The second place she pops is a movie like Android/Mother. Basically, the pulpy Sci-Fi movie. In 2016, she made The Fifth Wave. At the time, it looked like her attempt at her Hunger Games. There was a wave of these YA dystopias or supernatural romances (The Host, Divergent, Beautiful Creatures, The Mortal Instruments, etc.). That movie mostly failed, but it seems to have moved her into a new direction. In the last two years now, she’s made both Shadow in the Cloud and Mother/Android. Both are dramas with a Sci-fi twist in which she plays a young mother. Shadow in the Cloud is much pulpier and stylized. Mother/Android is more directly Sci-Fi and dramatic. They are very similar though. Like why she works in horror, Moretz works in these because of how seriously she takes the silliest parts of them. And in both cases, the result is a decently fun movie. Shadow in the Cloud is a little better just for how nuts it gets, but they each have their merit.

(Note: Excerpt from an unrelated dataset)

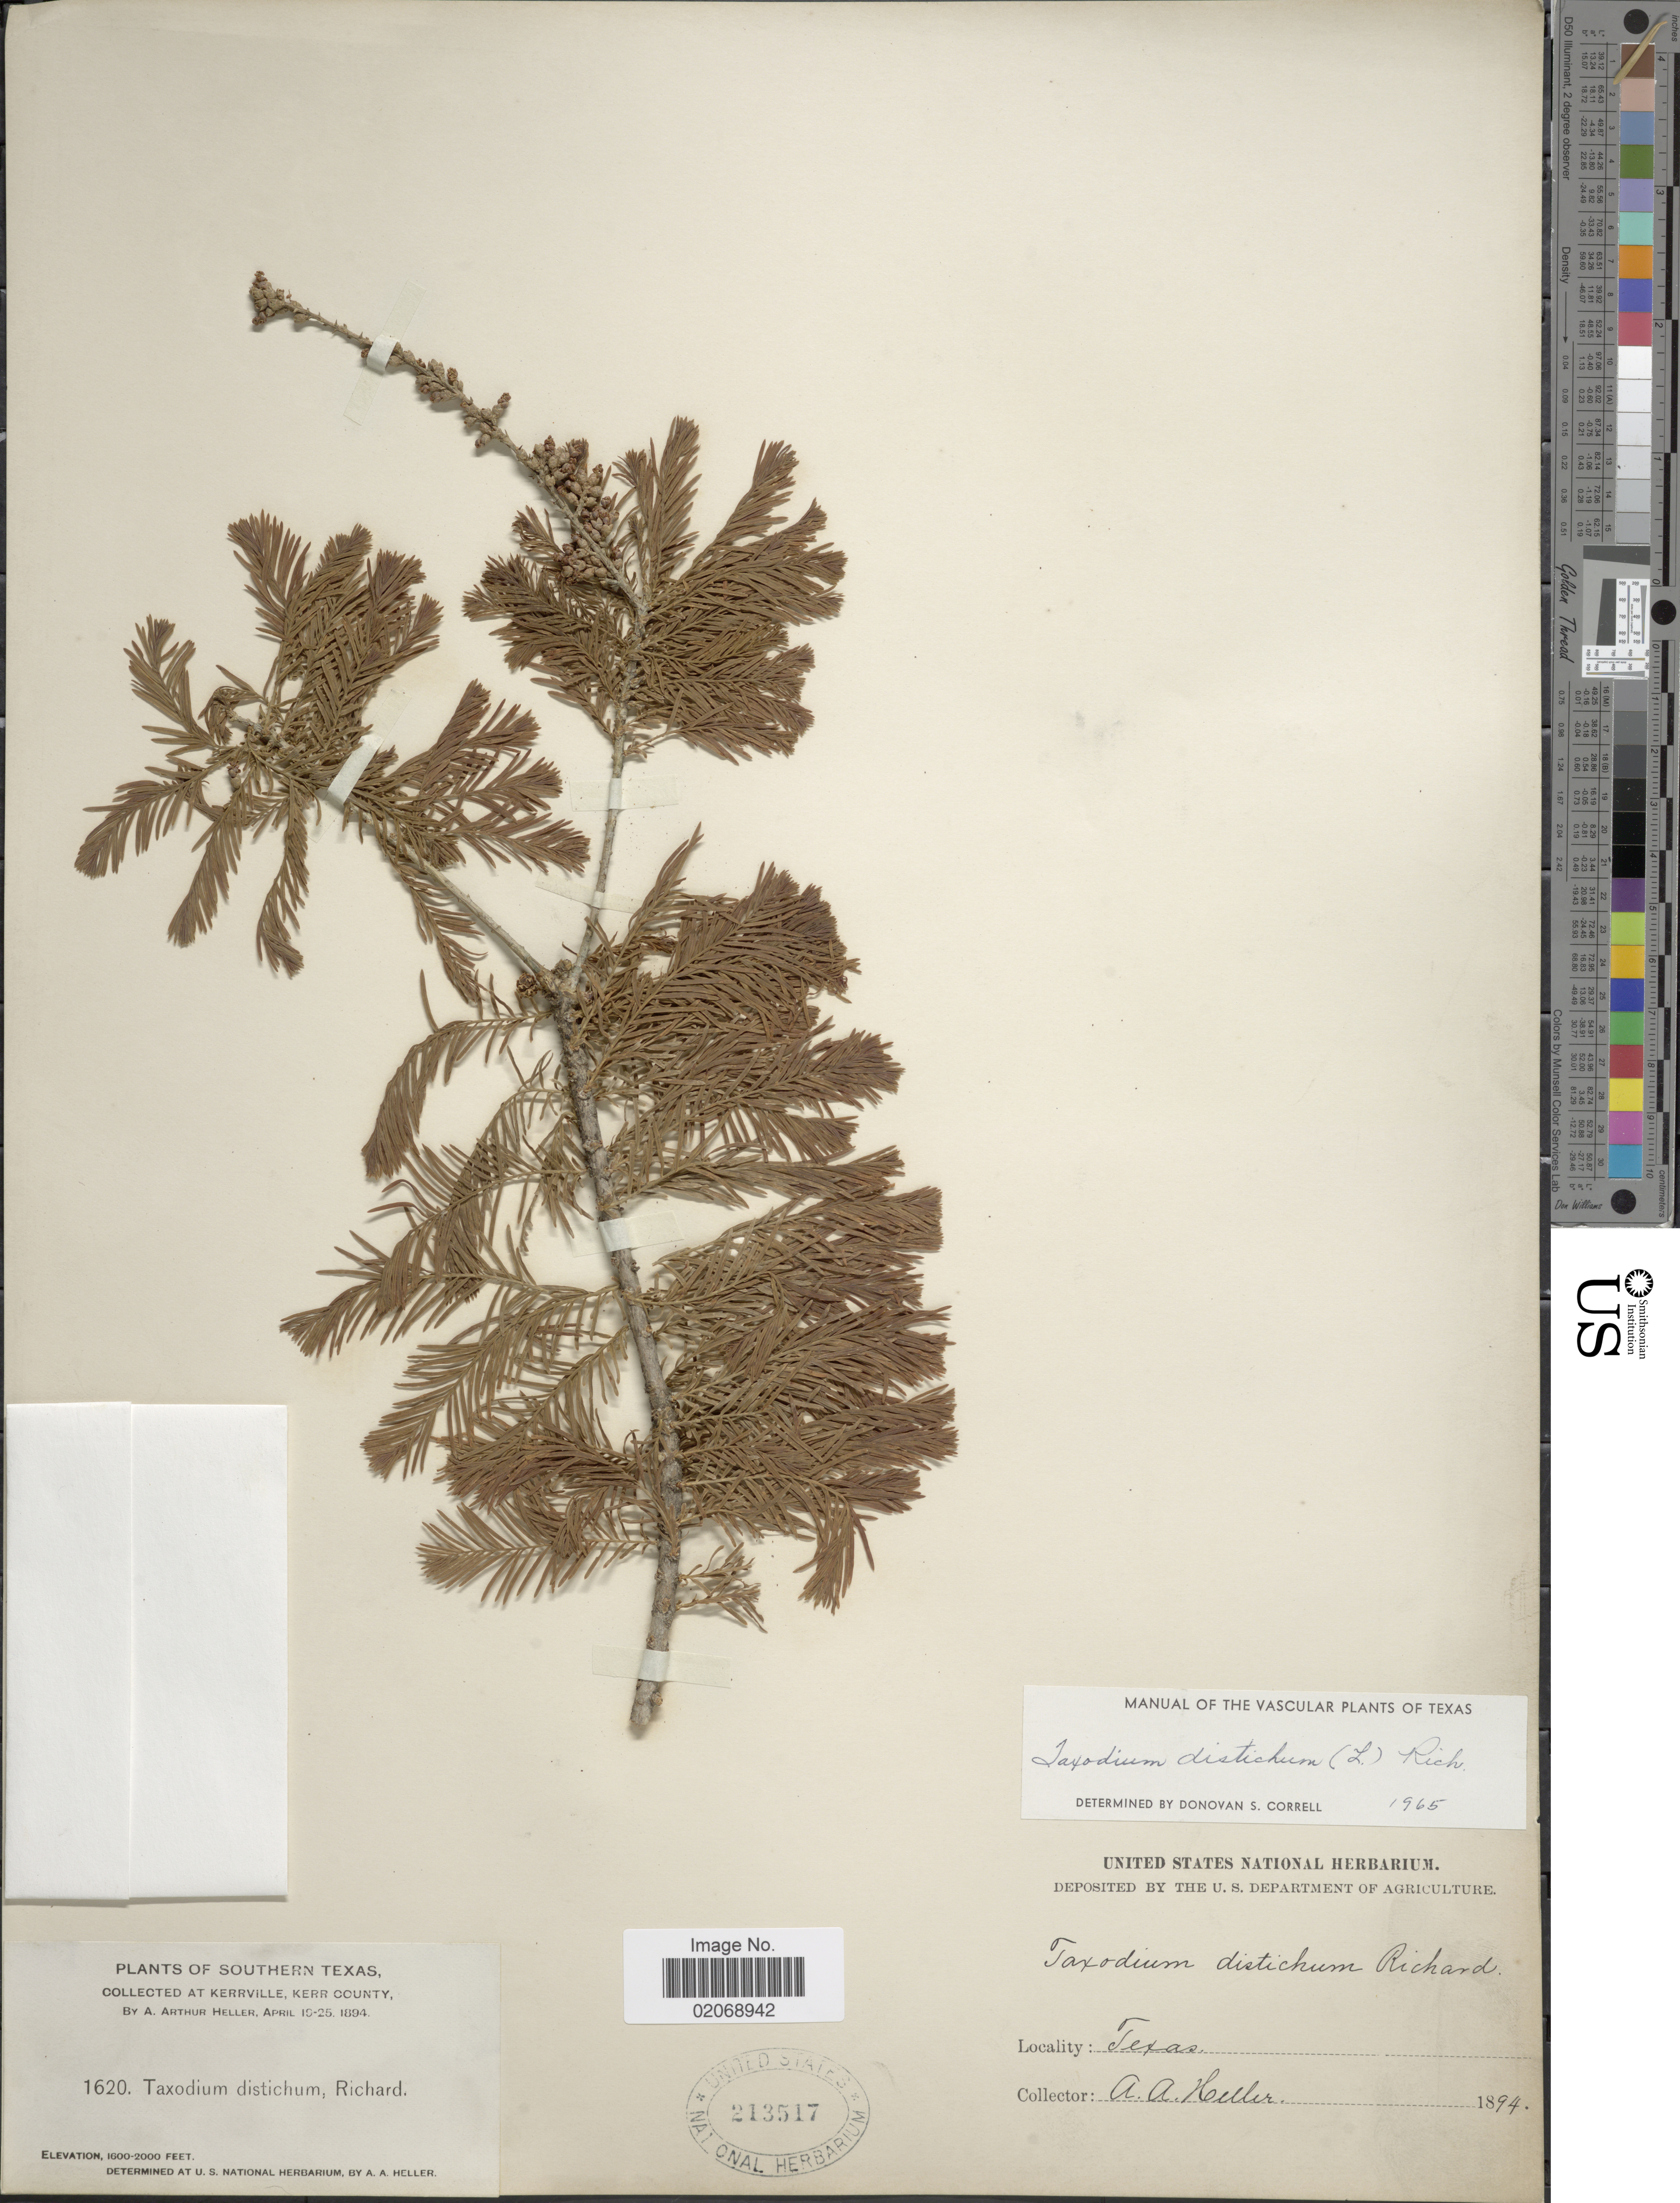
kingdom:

So, I’m liking the current blueprint for Moretz’s career. Work in the genre space (horror, Sci-Fi) long enough to get out of the kid actor space (she’s still only 24!). Look for the occasional Sundance movie to keep her familiar with the arty types. Maybe be in a family film often enough for good paychecks and easy familiarity. By the time she’s 30, she’s got enough clout, experience, and familiarity with audiences to do just about anything. At least, that’s my optimistic view. The pessimistic view is that none of the big filmmakers are casting her for anything so she’s taking whatever lead roles she can get, hoping that eventually something breaks out or she stumbles into a workable identity as a grown-up performer. Either way, I remain interested.